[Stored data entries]
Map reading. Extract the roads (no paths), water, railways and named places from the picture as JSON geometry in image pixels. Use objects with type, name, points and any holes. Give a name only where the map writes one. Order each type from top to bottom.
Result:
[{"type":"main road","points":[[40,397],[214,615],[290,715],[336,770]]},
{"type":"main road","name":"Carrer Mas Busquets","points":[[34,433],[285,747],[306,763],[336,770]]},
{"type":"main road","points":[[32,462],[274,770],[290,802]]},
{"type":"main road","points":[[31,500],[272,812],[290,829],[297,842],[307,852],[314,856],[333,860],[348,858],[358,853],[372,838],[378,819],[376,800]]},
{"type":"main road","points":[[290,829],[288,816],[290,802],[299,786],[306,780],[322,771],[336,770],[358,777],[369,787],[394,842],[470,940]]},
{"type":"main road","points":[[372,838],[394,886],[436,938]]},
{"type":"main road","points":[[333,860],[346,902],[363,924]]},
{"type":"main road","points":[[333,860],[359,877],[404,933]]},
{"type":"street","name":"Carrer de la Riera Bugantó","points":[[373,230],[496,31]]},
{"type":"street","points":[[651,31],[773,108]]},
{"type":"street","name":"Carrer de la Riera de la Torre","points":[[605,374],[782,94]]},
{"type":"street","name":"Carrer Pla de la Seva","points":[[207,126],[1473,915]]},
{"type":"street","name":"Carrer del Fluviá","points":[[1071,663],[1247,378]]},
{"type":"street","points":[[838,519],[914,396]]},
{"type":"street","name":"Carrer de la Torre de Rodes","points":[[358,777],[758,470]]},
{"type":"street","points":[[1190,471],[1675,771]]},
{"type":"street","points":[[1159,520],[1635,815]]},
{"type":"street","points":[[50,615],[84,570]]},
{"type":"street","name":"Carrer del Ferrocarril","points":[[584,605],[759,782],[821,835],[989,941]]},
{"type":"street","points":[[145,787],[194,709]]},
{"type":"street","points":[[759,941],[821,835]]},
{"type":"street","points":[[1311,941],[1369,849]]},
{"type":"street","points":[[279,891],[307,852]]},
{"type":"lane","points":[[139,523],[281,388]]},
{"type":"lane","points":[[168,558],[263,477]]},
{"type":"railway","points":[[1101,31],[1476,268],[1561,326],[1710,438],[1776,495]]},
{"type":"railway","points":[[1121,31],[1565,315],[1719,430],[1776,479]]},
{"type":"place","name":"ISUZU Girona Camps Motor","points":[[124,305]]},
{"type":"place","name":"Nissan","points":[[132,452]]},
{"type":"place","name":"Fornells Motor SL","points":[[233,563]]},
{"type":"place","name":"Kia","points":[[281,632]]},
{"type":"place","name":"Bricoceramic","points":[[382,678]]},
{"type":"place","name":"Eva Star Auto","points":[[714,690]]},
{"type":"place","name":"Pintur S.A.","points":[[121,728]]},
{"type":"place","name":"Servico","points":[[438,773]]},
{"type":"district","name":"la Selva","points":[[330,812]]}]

■ **Requirement**
For the data shown above, give the number of lines where the word "Motor" appears, and nothing else.

■ **Answer to this problem**
2